Глеб засмеялся. Его смех заразительный. Всегда таким был.
– Да, балеринка. И на орехи.
– Огласи тогда весь список, вдруг я решу что-нибудь приготовить.
– Ну, про шоколад ты знаешь, точнее на какао-бобы, на орехи, на все. Это из еды. А еще на какой-то цветок. У бабушки на кухне стоял. Возможно, на такое страшненькое, его еще от моли покупали. Название жуткое, противное, словно плевок.
– Герань?
– Может быть.
Мы узнавали друг друга потихоньку. Слово за словом. Глеб рассказывал мне о своем детстве, о событиях, что никто не знал. Это был взгляд маленького мальчика, ненужного своей семье. Про учебу в Англии, их вечеринки. Только не стал делиться воспоминаниями о девчонках.
Я же рассказала про свое детство, потом про поступление, про Париж, куда любила ездить поздней весной. Потому что туристов еще немного, и можно найти свободное место на Марсовом поле для пикника. Парадокс в том, что мне не нравится Эйфелева башня, хоть и является символом Парижа. Бездушное сооружение, что портит поистине прекрасный вид на превосходный город. Как-то поделилась этой мыслью с парижанкой, и наши мысли в этом вопросе сошлись. Французы не любят ее и никогда не любили. Но мне нравится Нотр-Дам, прогулки по Сене и Мулен Руж. Наверное, именно в те моменты и просыпалась темная Мила, что привлекла Глеба.
– Молодые люди, мне как, фильм то показывать?

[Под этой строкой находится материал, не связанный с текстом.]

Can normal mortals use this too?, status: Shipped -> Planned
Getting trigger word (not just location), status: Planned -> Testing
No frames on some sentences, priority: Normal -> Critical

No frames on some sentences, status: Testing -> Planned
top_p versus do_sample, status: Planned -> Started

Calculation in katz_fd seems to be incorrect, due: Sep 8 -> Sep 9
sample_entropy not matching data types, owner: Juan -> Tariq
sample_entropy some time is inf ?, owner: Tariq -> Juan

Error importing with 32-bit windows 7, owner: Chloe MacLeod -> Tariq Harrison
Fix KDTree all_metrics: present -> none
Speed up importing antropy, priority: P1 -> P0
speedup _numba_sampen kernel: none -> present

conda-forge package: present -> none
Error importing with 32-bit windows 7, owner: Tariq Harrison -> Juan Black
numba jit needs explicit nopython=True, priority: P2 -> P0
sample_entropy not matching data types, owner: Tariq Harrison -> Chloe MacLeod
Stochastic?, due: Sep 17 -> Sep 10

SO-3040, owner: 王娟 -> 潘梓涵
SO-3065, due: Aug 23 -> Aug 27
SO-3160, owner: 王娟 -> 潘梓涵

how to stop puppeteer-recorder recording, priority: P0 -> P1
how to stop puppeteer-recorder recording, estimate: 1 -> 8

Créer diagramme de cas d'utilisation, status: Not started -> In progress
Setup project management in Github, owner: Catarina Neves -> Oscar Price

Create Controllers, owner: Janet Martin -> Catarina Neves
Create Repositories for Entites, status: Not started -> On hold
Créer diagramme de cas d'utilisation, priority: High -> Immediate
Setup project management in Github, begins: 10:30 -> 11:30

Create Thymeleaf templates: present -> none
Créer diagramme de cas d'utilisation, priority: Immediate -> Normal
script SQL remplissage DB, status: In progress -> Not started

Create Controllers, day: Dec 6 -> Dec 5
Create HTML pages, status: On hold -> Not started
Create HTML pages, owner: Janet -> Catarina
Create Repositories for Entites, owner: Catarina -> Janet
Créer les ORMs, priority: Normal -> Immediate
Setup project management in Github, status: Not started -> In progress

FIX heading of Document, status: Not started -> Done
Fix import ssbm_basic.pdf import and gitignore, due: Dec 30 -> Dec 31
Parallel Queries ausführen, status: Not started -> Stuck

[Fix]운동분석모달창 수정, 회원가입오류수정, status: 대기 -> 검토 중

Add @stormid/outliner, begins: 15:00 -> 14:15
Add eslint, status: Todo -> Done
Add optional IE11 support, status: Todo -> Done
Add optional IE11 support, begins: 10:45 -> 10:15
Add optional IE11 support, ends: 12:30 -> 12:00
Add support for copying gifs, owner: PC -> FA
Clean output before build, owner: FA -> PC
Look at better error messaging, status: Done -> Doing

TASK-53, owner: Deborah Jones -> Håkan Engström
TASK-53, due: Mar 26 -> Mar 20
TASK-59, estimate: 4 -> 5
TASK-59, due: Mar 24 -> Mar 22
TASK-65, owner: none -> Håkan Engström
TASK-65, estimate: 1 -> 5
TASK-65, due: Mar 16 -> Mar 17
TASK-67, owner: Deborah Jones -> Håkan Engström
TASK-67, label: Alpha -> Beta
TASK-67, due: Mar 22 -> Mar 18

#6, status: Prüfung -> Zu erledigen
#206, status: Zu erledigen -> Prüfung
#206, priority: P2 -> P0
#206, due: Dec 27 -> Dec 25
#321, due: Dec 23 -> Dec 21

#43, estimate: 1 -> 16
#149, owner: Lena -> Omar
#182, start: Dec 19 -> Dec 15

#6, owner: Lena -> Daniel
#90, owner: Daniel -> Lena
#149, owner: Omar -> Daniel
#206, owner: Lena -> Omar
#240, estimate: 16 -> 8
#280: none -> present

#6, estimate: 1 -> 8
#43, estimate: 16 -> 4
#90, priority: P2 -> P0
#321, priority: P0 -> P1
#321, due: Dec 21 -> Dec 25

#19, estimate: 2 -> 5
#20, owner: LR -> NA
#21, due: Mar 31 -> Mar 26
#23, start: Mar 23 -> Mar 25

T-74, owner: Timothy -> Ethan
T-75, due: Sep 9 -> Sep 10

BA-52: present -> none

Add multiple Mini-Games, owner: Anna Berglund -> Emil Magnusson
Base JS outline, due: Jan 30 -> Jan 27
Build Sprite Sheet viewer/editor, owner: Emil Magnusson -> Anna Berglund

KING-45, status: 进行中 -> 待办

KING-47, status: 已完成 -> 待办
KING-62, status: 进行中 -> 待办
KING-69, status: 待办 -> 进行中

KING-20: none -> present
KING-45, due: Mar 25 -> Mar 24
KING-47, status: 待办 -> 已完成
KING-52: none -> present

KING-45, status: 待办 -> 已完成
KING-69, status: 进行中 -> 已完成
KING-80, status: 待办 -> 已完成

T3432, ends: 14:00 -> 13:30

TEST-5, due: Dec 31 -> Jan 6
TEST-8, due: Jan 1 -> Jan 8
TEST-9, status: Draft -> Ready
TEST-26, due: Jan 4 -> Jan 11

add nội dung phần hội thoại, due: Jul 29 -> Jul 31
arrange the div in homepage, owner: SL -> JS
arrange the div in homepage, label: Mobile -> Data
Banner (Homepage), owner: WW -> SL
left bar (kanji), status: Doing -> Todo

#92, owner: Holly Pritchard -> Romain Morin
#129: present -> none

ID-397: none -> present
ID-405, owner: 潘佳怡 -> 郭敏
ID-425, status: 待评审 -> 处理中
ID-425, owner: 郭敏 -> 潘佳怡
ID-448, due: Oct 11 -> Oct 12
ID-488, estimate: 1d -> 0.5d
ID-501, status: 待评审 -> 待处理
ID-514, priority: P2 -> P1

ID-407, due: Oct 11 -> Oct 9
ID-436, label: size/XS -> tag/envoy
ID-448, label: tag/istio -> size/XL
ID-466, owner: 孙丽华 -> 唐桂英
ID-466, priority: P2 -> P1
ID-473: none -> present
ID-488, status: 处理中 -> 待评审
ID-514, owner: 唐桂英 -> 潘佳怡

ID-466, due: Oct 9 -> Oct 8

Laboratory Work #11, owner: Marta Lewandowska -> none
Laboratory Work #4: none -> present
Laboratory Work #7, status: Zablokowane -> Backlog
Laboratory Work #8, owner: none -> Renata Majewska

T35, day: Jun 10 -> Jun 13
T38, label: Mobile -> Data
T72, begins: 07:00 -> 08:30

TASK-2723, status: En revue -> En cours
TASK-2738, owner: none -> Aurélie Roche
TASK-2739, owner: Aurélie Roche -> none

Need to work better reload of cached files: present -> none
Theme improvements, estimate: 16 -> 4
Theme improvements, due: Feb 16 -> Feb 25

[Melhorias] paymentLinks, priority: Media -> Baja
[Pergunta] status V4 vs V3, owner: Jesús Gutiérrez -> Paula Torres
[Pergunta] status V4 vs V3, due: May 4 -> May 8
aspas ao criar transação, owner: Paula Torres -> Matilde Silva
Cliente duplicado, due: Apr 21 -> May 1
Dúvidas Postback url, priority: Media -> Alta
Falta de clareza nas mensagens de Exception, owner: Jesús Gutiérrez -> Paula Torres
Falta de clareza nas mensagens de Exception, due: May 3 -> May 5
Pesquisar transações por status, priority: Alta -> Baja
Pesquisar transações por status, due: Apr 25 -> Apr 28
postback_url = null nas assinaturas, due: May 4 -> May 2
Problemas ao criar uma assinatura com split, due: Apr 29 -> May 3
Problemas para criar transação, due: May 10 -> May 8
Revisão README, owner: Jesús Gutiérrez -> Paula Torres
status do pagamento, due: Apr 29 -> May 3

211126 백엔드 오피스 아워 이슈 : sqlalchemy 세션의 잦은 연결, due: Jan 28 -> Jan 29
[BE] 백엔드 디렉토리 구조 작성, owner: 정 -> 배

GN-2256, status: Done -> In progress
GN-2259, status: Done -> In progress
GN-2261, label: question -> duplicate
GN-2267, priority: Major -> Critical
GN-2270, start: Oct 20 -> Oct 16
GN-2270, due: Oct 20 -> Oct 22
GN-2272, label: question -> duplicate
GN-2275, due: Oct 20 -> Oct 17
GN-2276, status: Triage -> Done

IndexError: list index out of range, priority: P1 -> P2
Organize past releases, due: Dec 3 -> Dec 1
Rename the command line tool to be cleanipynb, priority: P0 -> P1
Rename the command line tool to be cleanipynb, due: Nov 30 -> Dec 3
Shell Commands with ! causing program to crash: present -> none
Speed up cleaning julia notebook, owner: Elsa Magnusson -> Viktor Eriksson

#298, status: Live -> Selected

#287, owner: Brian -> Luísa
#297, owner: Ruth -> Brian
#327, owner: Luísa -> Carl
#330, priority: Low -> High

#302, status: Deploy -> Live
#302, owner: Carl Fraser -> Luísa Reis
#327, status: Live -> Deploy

А то после вас сеансы будут, продлить аренду уже не получится.
– Да, запускайте. Мы готовы, – Глеб подмигнул мне, а я поняла, какой фильм будем смотреть.
Зал погрузился во тьму. Интимно, что рецепторы заставляют чувствовать все в десятки раз сильнее. Рука Глеба накрывает мое колено и аккуратно его сжимает. Потом он ведет свою руку вверх.
– А джинсы зачем надела? Такой момент запорола, Мила Навицкая.
– Так холодно на улице, Глеб Навицкий.
На экране картинки. Это приключение, где в Англии юный Джим Хокинс, доктор Ливси и сквайр Трелони случайно стали обладателями карты капитана Флинта, на которой указаны координаты острова в океане, где спрятаны сокровища.
Три часа, что пролетели как мгновение. Глеб не отрывался от экрана от слова совсем, он был весь в фильме. Улыбался, иногда смеялся, хмурился. Я часто наблюдала за ним. Наверное, как и он за мной, когда мы с ним вместе были на спектакле в театре. В такие моменты человек показывает свои истинные эмоции. Когда вовлечен, когда заинтересован, когда полностью поглощен происходящим. Как я сейчас осознала, не важно, экран кинотеатра это или сцена Большого театра.
– Никогда бы не подумала, что ты любитель советских фильмов.
– Этот особенный.
– Чем же?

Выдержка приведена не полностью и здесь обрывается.